Back in May, the Information Commissioner's Office (ICO) released its first chapter of its public consultation on its draft anonymisation, pseudonymisation and privacy enhancing technologies guidance, with the aim of helping organisations consider the key issues in anonymising personal data. Chapter 1 focused on introducing key concepts in the context of UK data protection law, with the hot-off-the-press Chapter 2 delving into the question of "how do we ensure anonymisation is effective?".
The ICO is seeking feedback on each Chapter in turn (to a total of 8 chapters) in order to maximise the amount and detail of feedback it receives ahead of publishing its final complete guidance, which will be subject to formal consultation.
A pragmatic stance is taken throughout this chapter of the draft guidance, including a clarification that anonymisation is a process that seeks to reduce the risk of an individual being identified to a sufficiently remote level. The ICO recognises that it is not always possible to reduce the risk of idetifiability to zero, and therefore effective anonymisation is a balancing act between managing this risk whilst maintaining the usefulness of the data.
Note that this "sufficiently remote" level depends on a number of context-specific factors detailed throughout the draft guidance. "Identifiability" is at its core about distinguishing one person from others - the simple removal of direct identifiers such as someone's name is not sufficient for these purposes (but is recommended to help you keep on the right side of the data minimisation principle!).
The guidance sets out 3 key indicators of whether information is personal data, or not, these being:
1. Singling out - can you tell one individual apart from others within a dataset? Consider the richness of the data, how potentially identifying the categories of data are, and whether you have sufficient safeguards in place to reduce this risk.
2. Linkability - can separate data sources be combined to make someone identifiable? Techniques such as masking and tokenisation of identifying variables (e.g., sex, age etc.) are useful here. Note that if there are other records which could be linked to enable identifiability, this means that the data is pseudonymised.
3. Inferences - is there potential for someone to infer, guess or predict details about someone, e.g. using information from various sources to deduce something based on the qualities others who appeared similar? To determine the likelihood of identifiability through inference, look at whether someone could be identified using incomplete datasets, difference pieces of information from the same dataset, or from other information you have or may reasonably be expected to obtain.
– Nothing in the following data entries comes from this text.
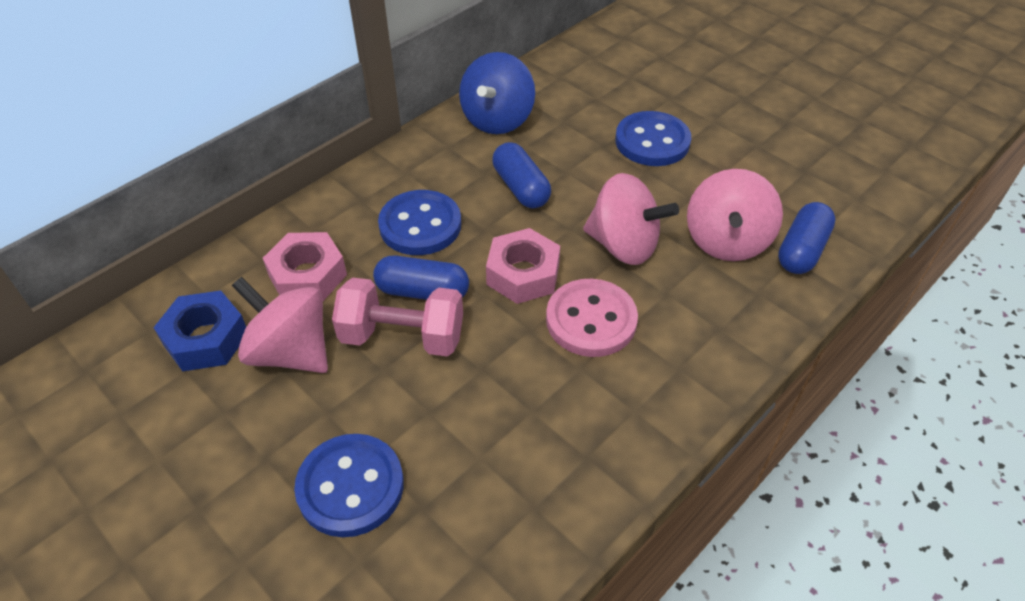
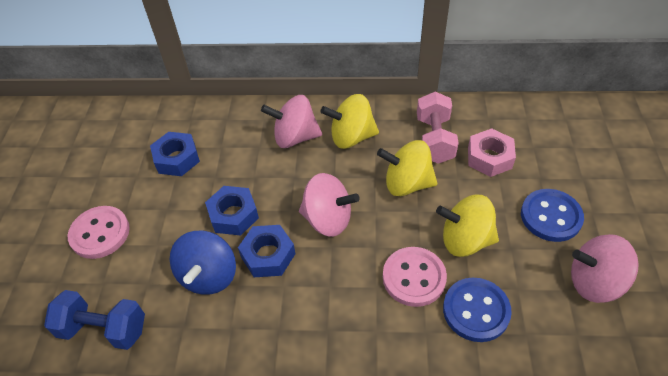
blue button: [294,434,404,537] [378,190,461,255] [615,111,691,166] = 3 -> [443,278,512,342] [521,189,584,242] = 2
blue capsule: [373,256,469,300] [492,142,551,209] [778,202,836,274] = 3 -> none = 0
blue dumbbell: none = 0 -> [44,290,145,350] = 1
blue nut: [153,290,246,371] = 1 -> [150,132,200,176] [205,186,259,236] [238,225,295,277] = 3
pink button: [546,279,638,357] = 1 -> [68,206,130,259] [383,247,447,307] = 2
pink nut: [263,232,347,301] [486,228,560,304] = 2 -> [468,128,516,177] = 1
yellow spinning top: none = 0 -> [320,94,379,149] [377,140,438,196] [436,195,499,257] = 3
"Identifiability" is regarded as a spectrum ranging from something that relates to directly identified/identifiable individuals on one end, to information that is impossible to link to an individual on the other. Where data falls within this spectrum may change over time, depending on the means reasonably likely to be used to identify someone, such as available technologies, as well as factors such as the time and monetary cost that would be required to achieve identification. Context is important here also as organisations have to consider the likelihood of someone trying to identify an individual in a dataset - the higher the likelihood, the more care needed to ensure effective anonymisation.
Both the information and the environment in which is it processed are important factors to consider. Schrodinger would assumedly be very interested in personal data, as the same piece of data may or may not be personal data. Although this is more down to whose hands it is in, and whether they have access to additional information, rather than a radioactive substance and an unfortunate cat.
Where information is going to be released, then organisations must keep identifiability in mind when considering how and where it will be shared - will it be released to the public at large, or a defined group? In short, the wider the release, the more care should be given to ensure anonymisation is effective. Something which the ICO puts forward that may help organisations in this exercise is the motivated intruder test - asking whether a resonable competent intruder with no prior knowledge but with access to appropriate resources and the wish to identify an individual, obtain further information that could be used for re-identification?
The call for views on the draft of Chapter 2 ends on 28 November.